Exercise details – Work out how many lines of the material below mention the word "membranous"; reply with the number only.
--- Input Enclosed Below ---
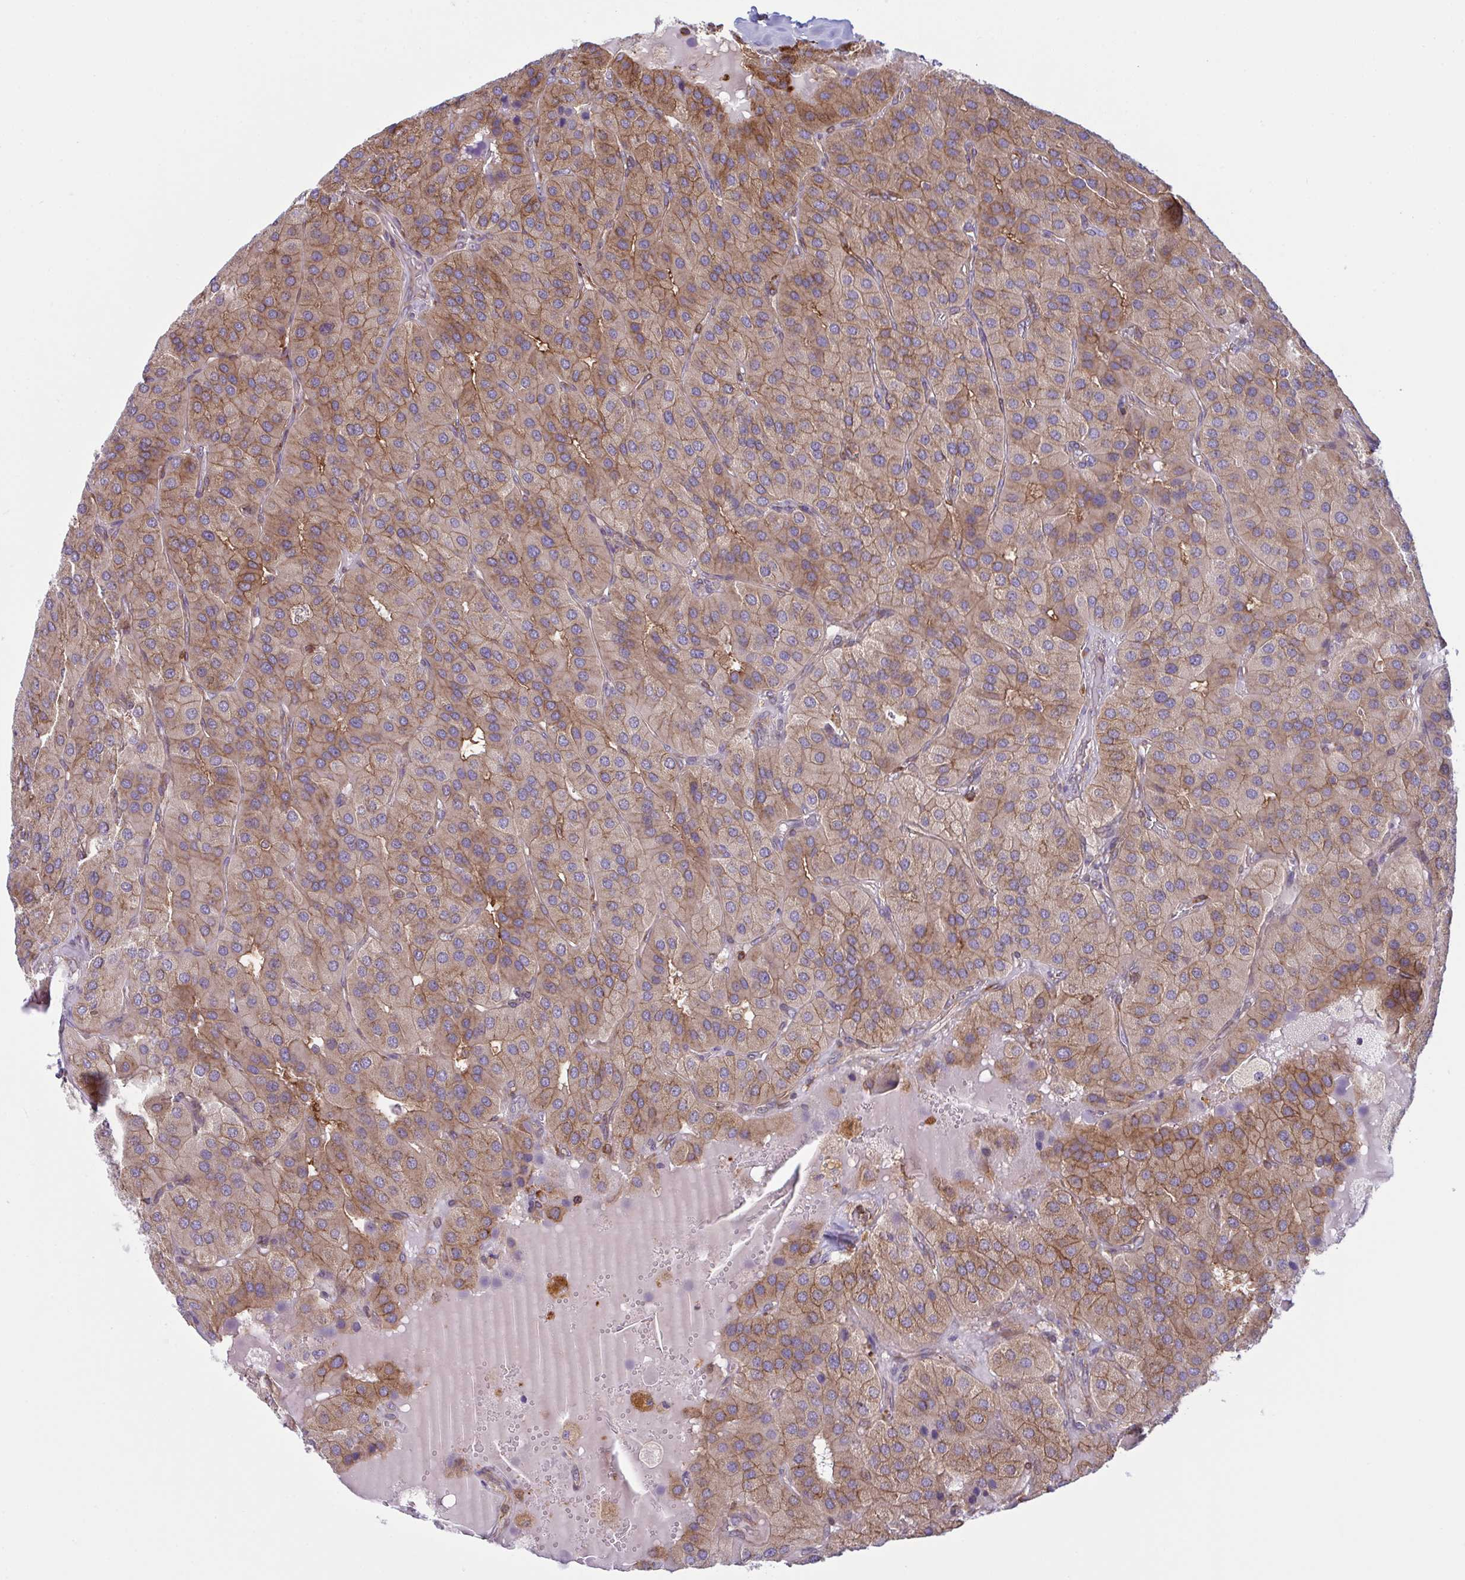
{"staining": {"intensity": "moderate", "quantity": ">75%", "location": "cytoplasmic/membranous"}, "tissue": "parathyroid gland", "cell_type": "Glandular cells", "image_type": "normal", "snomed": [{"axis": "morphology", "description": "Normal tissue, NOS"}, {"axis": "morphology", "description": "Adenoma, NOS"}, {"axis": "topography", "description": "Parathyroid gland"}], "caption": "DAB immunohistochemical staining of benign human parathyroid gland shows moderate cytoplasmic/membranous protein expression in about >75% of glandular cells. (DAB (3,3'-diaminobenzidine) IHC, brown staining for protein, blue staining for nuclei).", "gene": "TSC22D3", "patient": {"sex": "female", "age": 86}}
--- End of Enclosed Input ---
--- Input Enclosed Below ---
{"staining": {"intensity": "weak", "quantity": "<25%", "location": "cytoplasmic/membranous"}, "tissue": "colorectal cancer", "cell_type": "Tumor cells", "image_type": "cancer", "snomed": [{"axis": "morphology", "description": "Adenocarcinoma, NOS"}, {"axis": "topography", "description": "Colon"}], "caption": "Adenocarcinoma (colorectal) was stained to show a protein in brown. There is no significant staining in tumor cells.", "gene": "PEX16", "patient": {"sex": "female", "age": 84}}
--- End of Enclosed Input ---
--- Input Enclosed Below ---
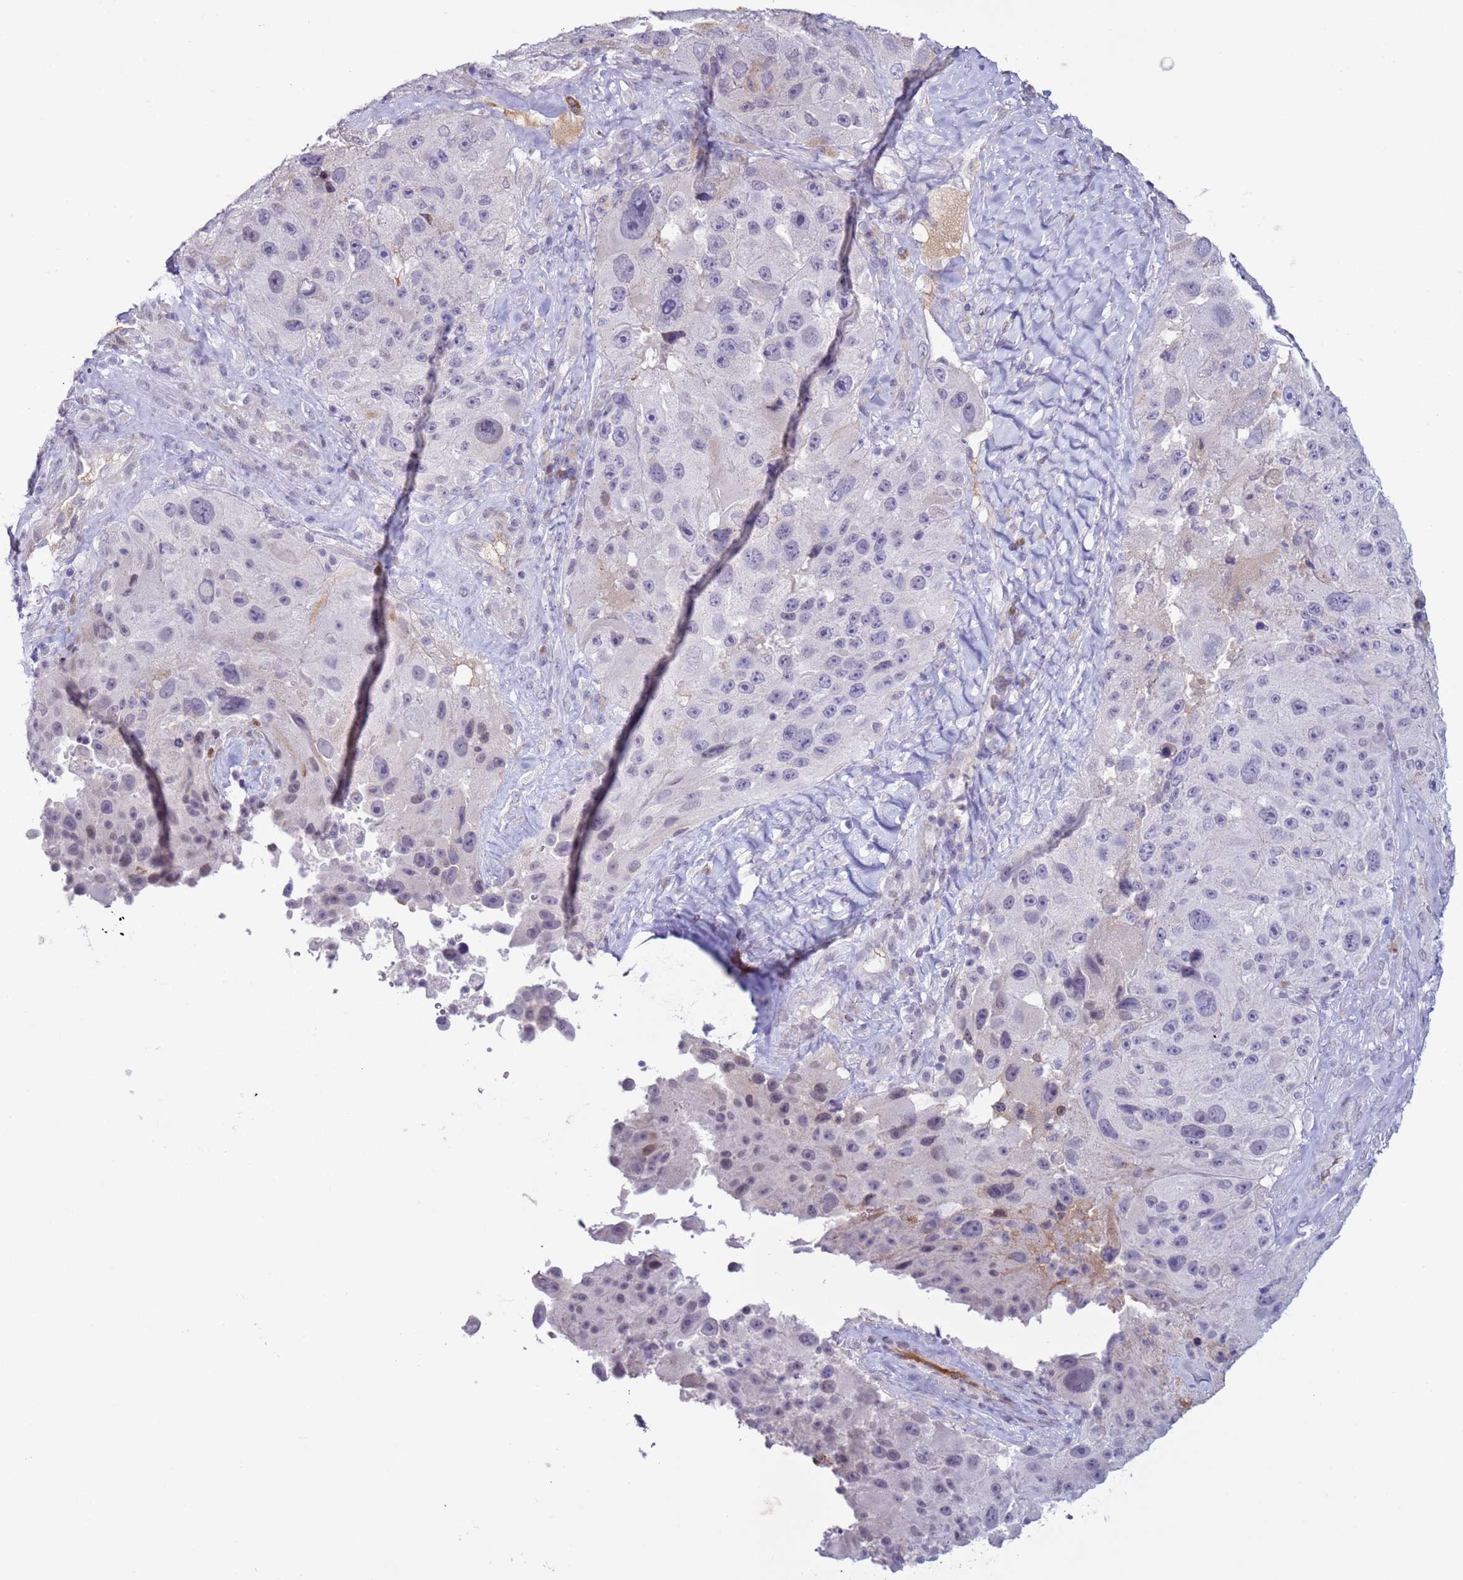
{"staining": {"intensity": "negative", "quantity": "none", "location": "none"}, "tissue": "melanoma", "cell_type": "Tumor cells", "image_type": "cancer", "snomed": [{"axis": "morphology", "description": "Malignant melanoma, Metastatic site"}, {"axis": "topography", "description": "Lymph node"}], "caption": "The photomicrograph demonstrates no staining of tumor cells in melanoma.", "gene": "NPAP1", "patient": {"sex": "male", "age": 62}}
--- End of Enclosed Input ---
Problem solution – 2